On April 15, 2023, California will implement Net Energy Metering (NEM) 3.0, a rulemaking that sharply cuts the rate homeowners receive for exporting excess solar production to the grid. Customers will then be paid the “avoided cost” rate for exported power, a fraction of what was paid in the preceding NEM 2.0 era.
From a return-on-investment standpoint, NEM 3.0 essentially brings an end to solar-only installations, particularly if the homeowner seeks to meet all their energy needs with their rooftop array. The value loss from exporting power now shifts the focus in California to a solar-plus-batteries market. While this may present a challenge for some installers who need to pivot to offering batteries, installation partners of SolarEdge come equipped with a ready-made solution.
“This is not new for SolarEdge,” Amir Cohen, general manager, North America solar business unit, SolarEdge, told pv magazine. “We have seen this around the world. Being a global company and the market leader in Europe, time of use, if you look at Italy, Germany, other markets, it’s something that has been around forever. Battery attachment has been in the 60%, 80%, 90% in some of the countries we operate in.”
SolarEdge offers DC optimizers coupled to a DC battery. In concert, the two offer a high-efficiency system with flexibility in customer choices. The three main choices available to solar customers under a SolarEdge solution are a self-consumption based “rate saver” option that focuses on maximizing savings, and two additional options that add either partial or full home back-up in the event of a power outage. All three solutions will be optimized for NEM 3.0 and self-consumption using the same SolarEdge Home Hub inverter installers use today.
Self-consumption, or storing and using your own photovoltaic production, helps insulate the customer from high utility bill rates. California utilities bill their customers based on a time-of-use based structure, meaning that rates are higher in the evenings when solar production is low and electricity demand is high. SolarEdge’s battery system comes with algorithm-controlled software that adapts to these rates, ensuring that customers avoid drawing power from the utility when rates are the highest.

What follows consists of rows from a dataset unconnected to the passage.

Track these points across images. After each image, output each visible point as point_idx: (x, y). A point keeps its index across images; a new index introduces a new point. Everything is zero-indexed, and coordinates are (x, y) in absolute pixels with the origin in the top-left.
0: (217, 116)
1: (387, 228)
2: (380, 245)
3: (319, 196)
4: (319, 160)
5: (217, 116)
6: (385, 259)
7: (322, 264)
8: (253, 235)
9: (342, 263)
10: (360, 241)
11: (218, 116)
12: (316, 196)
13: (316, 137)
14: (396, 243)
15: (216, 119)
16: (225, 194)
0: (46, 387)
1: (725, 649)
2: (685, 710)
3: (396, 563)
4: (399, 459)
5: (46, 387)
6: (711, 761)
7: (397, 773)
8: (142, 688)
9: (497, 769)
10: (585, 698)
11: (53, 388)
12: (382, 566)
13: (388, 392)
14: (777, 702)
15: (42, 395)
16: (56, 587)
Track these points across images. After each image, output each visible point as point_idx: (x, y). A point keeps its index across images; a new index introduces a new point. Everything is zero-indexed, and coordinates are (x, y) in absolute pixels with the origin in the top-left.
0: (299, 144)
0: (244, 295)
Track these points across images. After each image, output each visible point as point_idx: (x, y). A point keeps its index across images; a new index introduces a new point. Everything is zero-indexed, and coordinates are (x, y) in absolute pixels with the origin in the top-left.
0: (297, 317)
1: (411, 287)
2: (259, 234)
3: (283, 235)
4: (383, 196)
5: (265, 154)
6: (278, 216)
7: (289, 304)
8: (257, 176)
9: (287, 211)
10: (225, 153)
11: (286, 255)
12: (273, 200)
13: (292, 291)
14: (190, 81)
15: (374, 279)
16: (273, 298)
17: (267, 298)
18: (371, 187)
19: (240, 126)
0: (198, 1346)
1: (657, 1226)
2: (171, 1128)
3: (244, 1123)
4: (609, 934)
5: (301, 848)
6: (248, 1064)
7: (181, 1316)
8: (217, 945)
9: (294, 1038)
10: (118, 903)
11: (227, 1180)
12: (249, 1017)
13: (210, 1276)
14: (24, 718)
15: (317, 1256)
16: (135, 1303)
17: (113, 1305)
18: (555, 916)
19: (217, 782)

While SolarEdge is not the only solar technology that can operate in a self-consumption mode, it does come with some important benefits. One, the technology is DC-coupled, which means that the direct current electricity created by solar arrays does not need to be converted, and feeds straight to the battery via a DC wire.
This avoids the issue of clipping, the loss that occurs when a typical AC-coupled system has to convert from DC to AC, AC to DC, and then DC back to AC to feed the battery. Each time a conversion is made, production is lost. Cohen said that clipping losses can lead to as much as 10% in production losses, depending on the system.
Another benefit of the DC solution is that it places less of a burden on main panels in a home. While other solutions may require subpanels or main panel upgrades (MPU), the SolarEdge solution most MPUs can be avoided by directly wiring the battery to the inverter side of the installation. This is meaningful to installers, who often don’t determine an MPU is necessary until after a site visit to the home, which can lead to unexpected additional costs, longer installation times, and the possibility of a customer walking away from the deal.
With the sunset of NEM 2.0 approaching, demand is soaring as applications are flying in to secure a preferable compensation rate. Meghan Nutting executive vice president, regulatory and government affairs of Sunnova told pv magazine that Southern California Edison’s application processing center has received 10 times as many applications as a typical month. This may pose a challenge to some equipment providers, but SolarEdge said it is well-prepared to meet this demand.
The company now operates a multi-gigawatt-hour battery facility in Mexico in 2o22. In 2018 the company acquired Kokam, among the top five largest lithium-ion battery suppliers in South Korea. This supply chain readiness will help SolarEdge meet this sudden spike in demand due to the rulemaking change.
When the NEM 3.0 change happens, SolarEdge will not need to change its business much. Cohen said that the components used in its solution will remain the same. It is now working more closely with installers on the front end, to explain the benefits of its products “across the kitchen table.”
Cohen said that speed-of-installation will be another benefit to this boom in projects that installers will be hustling to complete. He said that as California moves into summer, the easy to install technology will enable one-a-day or even two-a-day project installations.
“This has the potential to be the NEM 3.0 antidote installers are looking for,” said Barry Cinnamon, chief executive officer of Cinnamon Energy Systems, a California solar installer.